EXERCISE AIM:
Looking through the listing below, state how many lines have the word "Rendered" in them. Only the number should be given.

AVAILABLE DATA:
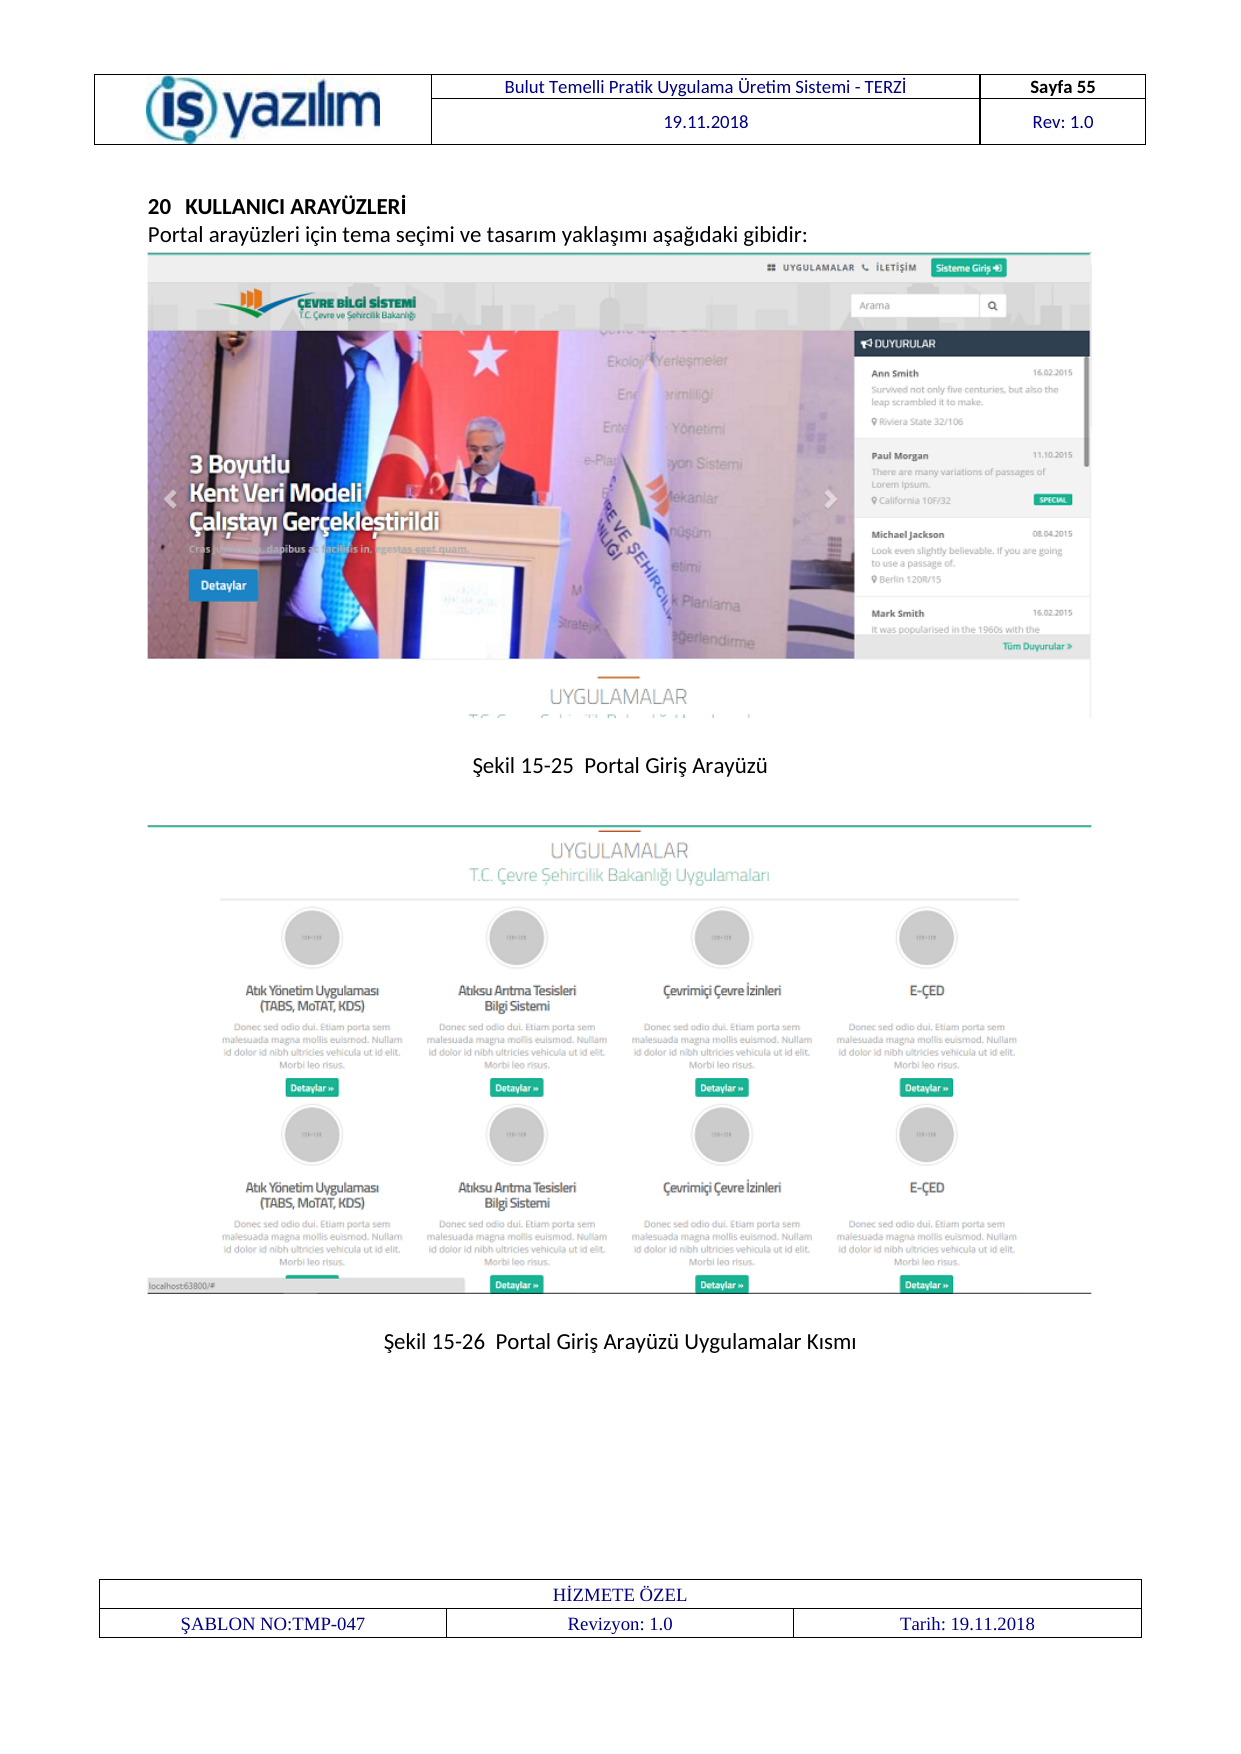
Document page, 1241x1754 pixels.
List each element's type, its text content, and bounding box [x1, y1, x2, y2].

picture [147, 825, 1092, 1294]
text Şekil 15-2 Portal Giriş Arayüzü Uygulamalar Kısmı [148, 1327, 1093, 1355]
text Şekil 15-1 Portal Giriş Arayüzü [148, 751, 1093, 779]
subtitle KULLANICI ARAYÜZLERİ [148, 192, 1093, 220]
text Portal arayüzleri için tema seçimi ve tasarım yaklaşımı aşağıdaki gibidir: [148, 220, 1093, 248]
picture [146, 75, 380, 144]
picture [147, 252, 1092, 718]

...

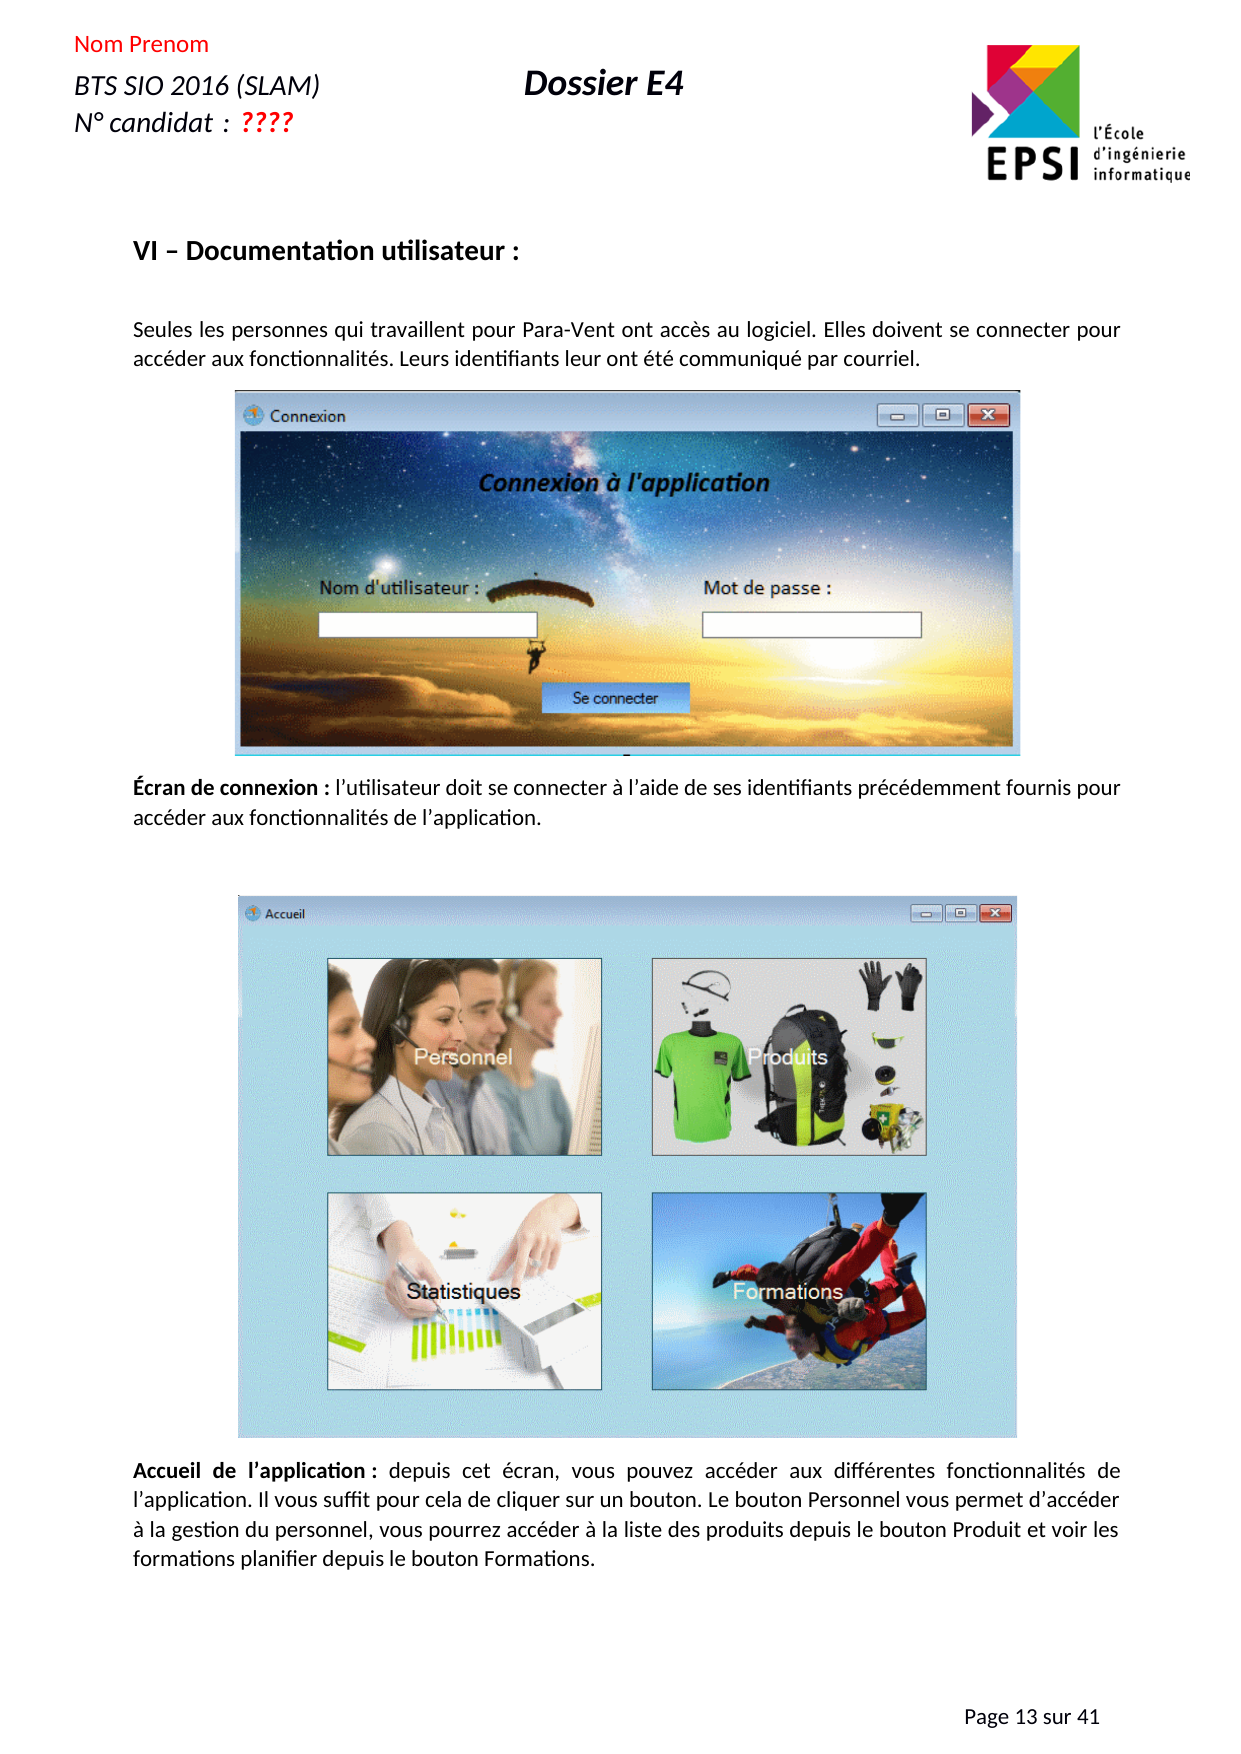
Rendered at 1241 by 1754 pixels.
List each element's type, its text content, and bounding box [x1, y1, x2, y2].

--

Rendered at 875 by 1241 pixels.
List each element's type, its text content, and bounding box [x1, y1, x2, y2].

TASK RESPONSE:
2